0Yorum

Bağlar Yetim Kaldı

Ağustos ayının sonlarına doğru sardalyeler iyice yağlanır. Mangalın sönen ateşine asma yaprakları yetişir. İkilinin uyumu ünlü ‘Asma Yaprağında Sardalye’ tarifini yaratmıştır. Bağ bozumu zamanı bu muhteşem ikili çok yakışır birbirine. O yüzden ağustos aylarını çok severim. Ama bu yıl aynı sevinci yaşayamıyorum.

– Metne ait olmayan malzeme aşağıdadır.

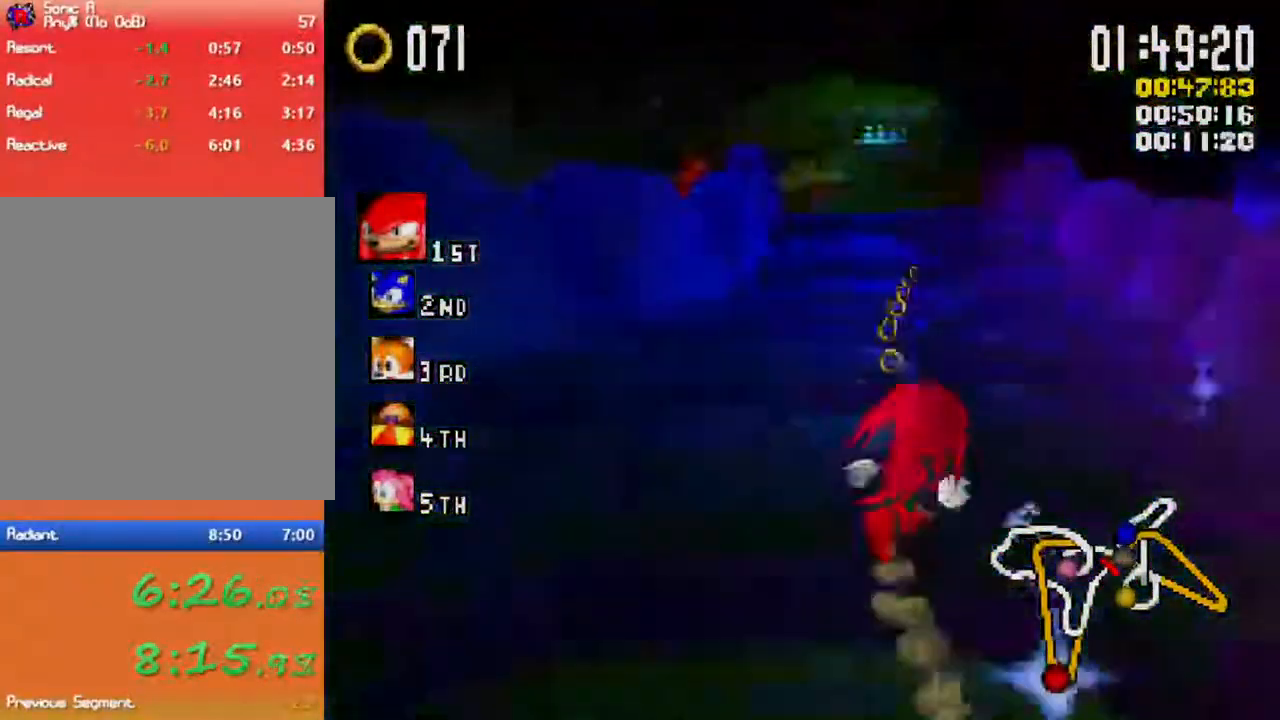
{"buttons": ["X", "L1"], "left_stick": "left", "right_stick": "center", "button_events": [[33, "R1", "down"], [267, "R1", "up"], [350, "L1", "down"]]}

Türkiye’de bağcılık ve şarapçılık sektörünün gelişmesine ömrünü harcayan Mehmet Başman sessiz sedasız aramızdan ayrıldı. Tören istemedi, kimseyi üzmek, yormak istemediğini vasiyet mektubunda yazarak sade bir şekilde ebediyete intikal etti.

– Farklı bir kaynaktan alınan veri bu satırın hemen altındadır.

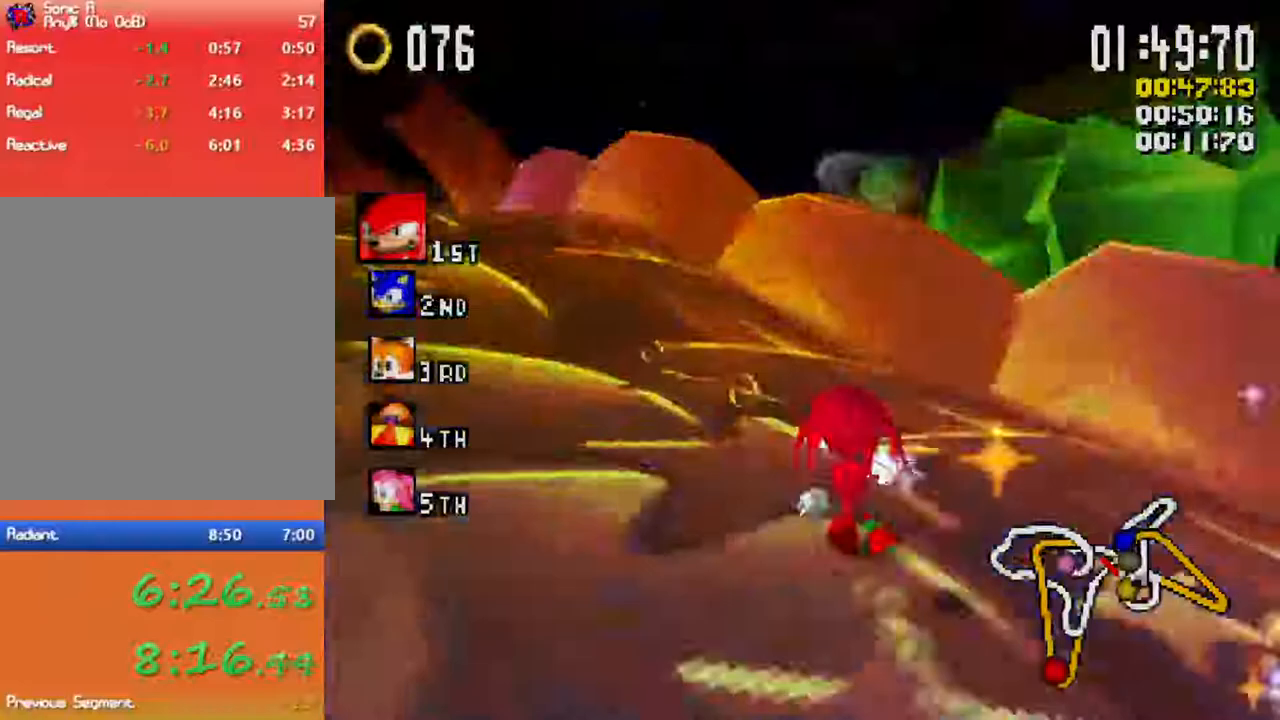
{"buttons": ["X", "L1"], "left_stick": "left", "right_stick": "center", "button_events": []}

1998 yılında Cumhuriyet’in 75. Yıl kutlamalarını gerçekleştirmek için Belçika’da Mons NATO Karargahı’nda kutlamaların yemek bölümünü icra ettim. 75 çeşit yemekle yabancıları büyülemiştim.

Tokat’tan topladığım narince yapraklarından yaptığım sarmadan, valizimde kuru buzla taşıdığım hamsiye, manda kaymağından ayva tatlısına, saray usulü soğanlı yumurtadan hünkar beğendiye kadar mutfağımızın güzide yemeklerini sergilemiş, çok yorulmuştum.     

Son gün BX denilen Nato subaylarının vergisiz alışveriş kantinine uğradım. Marka giysiler, peynir, şarap, viski ve puro çeşitleri çok fazlaydı. Birdenbire gözüme ‘Anatolian Wines’ köşesi ilişti. Yakut’ları, Çankaya’ları görünce çocuklar gibi sevinmiştim. Yorgunluğum bitivermişti.

DÜNYA TANIDI

Yıllar önce Endonezya’nın başkenti Cakarta’da ünlü Gran Melia Oteli’nde Türkiye Aşçılar Federasyonu Başkanı Zeki Açıköz ile mutfağımızı tanıtıyorduk. Yemeklerimizi Yakut ve Çankaya eşliğinde tadan gazetecilerden çok beğeni almıştık. Birkaç gün sonra ünlü Indonesia Tatler dergisi Genel Yayın Yönetmeni Maria Lukito yemeklerimize övgüler yağdıran sözleriyle ve “Dünyanın En İyi Şarapları Türkiye’de Yetişiyor” manşetiyle dünyanın dikkatini çekmişti.

OĞLUNUN DOĞUM GÜNÜNDEYDİ

Cumhuriyet’in kurulduğu yıllardan beri başkent Ankara’da yakın tarihe tanıklık eden Mehmet Başman şu anda Sheraton Oteli’nin bulunduğu bağlardan bir dünya markası çıkardı. Ömrünün sonuna kadar çalıştı. Sevda-Cenap And Vakfı kanalıyla reklamını istemediği ne hayırlar, ne iyilikler yaptı şu fani dünyanın insanlarına, öğrencilerine, 7’den 70’e pek çok kişiye...

Mehmet Bey en son ailesiyle, oğlu Murat Başman’ın doğum gününü Trilye’de kutladı. O imparatorluk kuran mütevazı insan Ankara’nın tüm fırtınalarında sadece birazcık sallanan, ama hiç yıkılmayan çınarıydı...

O gece, yıllardır pamuklara sararak sakladığım Kavaklıdere üretimi yarım asırlık şarabı Mehmet Bey’e hediye etmiştim. Bazen insan en değerli hazinesini bekler ona değecek birisini bulana kadar.

Bu yıl asmaların boynu bükük. Güle güle Mehmet Ağabey…

Bize mutlu anlar yaşattığın için hep yaşayacaksın.

Kurban Bayramı’nızı en içten duygularımla kutlarım.